Optimization Note (C++) 1: push, pop, call _chkstk
I was looking at assembly code trying to improve an important performance scenario when I found a strange call to _chkstk
011E100E push 10h
011E1010 pop eax
011E1011 call _chkstk (011E1810h)
011E1016 mov ecx,esp
My understanding is that _chkstk call is generatesd by C++ compiler when there are more than 4kb local variable allocation. But here the code is only allocating 16 bytes.
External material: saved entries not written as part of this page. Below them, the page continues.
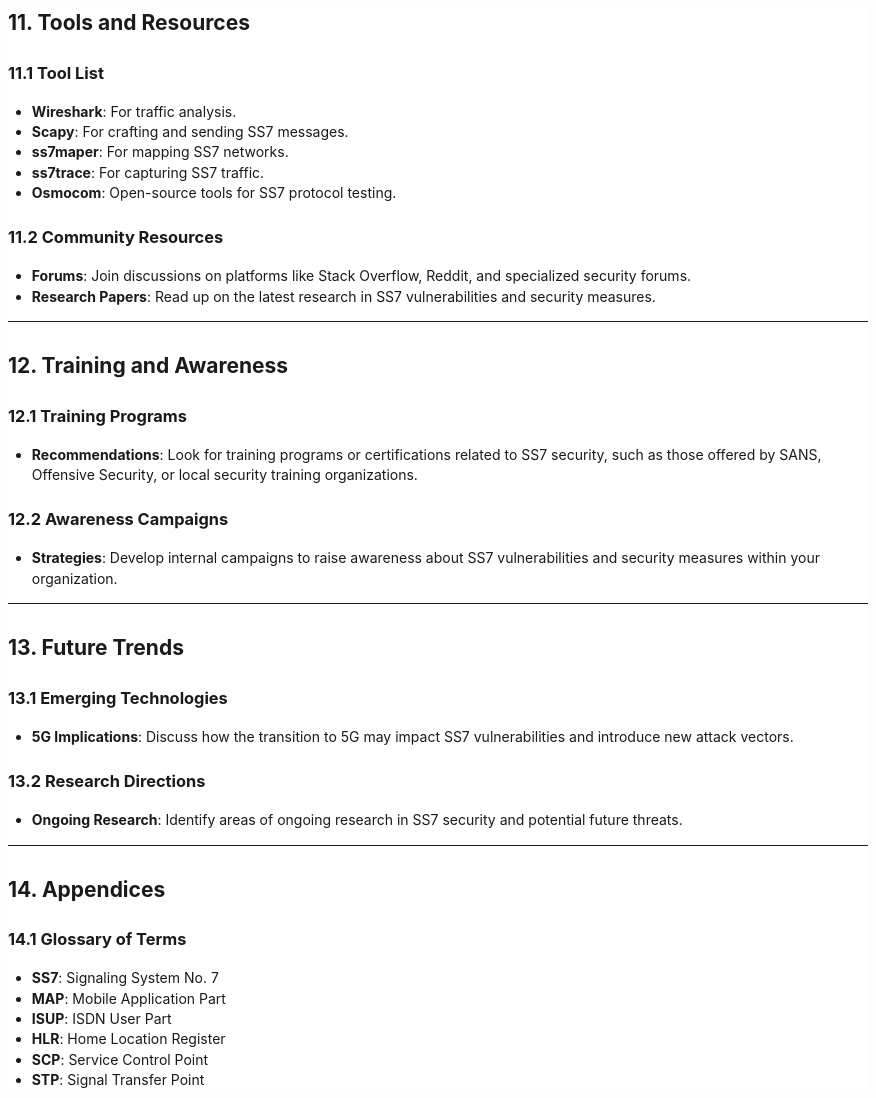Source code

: ## 11. Tools and Resources

### 11.1 Tool List
- **Wireshark**: For traffic analysis.
- **Scapy**: For crafting and sending SS7 messages.
- **ss7maper**: For mapping SS7 networks.
- **ss7trace**: For capturing SS7 traffic.
- **Osmocom**: Open-source tools for SS7 protocol testing.

### 11.2 Community Resources
- **Forums**: Join discussions on platforms like Stack Overflow, Reddit, and specialized security forums.
- **Research Papers**: Read up on the latest research in SS7 vulnerabilities and security measures.

---

## 12. Training and Awareness

### 12.1 Training Programs
- **Recommendations**: Look for training programs or certifications related to SS7 security, such as those offered by SANS, Offensive Security, or local security training organizations.

### 12.2 Awareness Campaigns
- **Strategies**: Develop internal campaigns to raise awareness about SS7 vulnerabilities and security measures within your organization.

---

## 13. Future Trends

### 13.1 Emerging Technologies
- **5G Implications**: Discuss how the transition to 5G may impact SS7 vulnerabilities and introduce new attack vectors.

### 13.2 Research Directions
- **Ongoing Research**: Identify areas of ongoing research in SS7 security and potential future threats.

---

## 14. Appendices

### 14.1 Glossary of Terms
- **SS7**: Signaling System No. 7
- **MAP**: Mobile Application Part
- **ISUP**: ISDN User Part
- **HLR**: Home Location Register
- **SCP**: Service Control Point
- **STP**: Signal Transfer Point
This is important because _chkstk is not cheap:
011E1810 push ecx
011E1811 lea ecx, [esp+4]
011E1815 sub ecx,eax
011E1817 sbb eax,eax
011E1819 not eax
011E181B and ecx,eax
011E181D mov eax,esp
011E181F and eax,0FFFFF000h
011E1824 cmp ecx,eax
011E1826 jb cs20 (011E1832h)
011E1828 mov eax,ecx
011E182A pop ecx
011E182B xchg eax,esp
011E182C mov eax,dword ptr [eax]
011E182E mov dword ptr [esp],eax
011E1831 ret
After digging through layers of macros, I finally found out that this _chkstk call is generated by an _alloca call for 16-byte of storage. Here is a repro case:
int _tmain(int argc, _TCHAR* argv[]){
RECT * pRect = (RECT *) _alloca(sizeof(RECT));
pRect->left = 10;
return pRect->left;}
As the object is always needed, the fix is quite easy, just allocate on the stack together with other local variables (for free).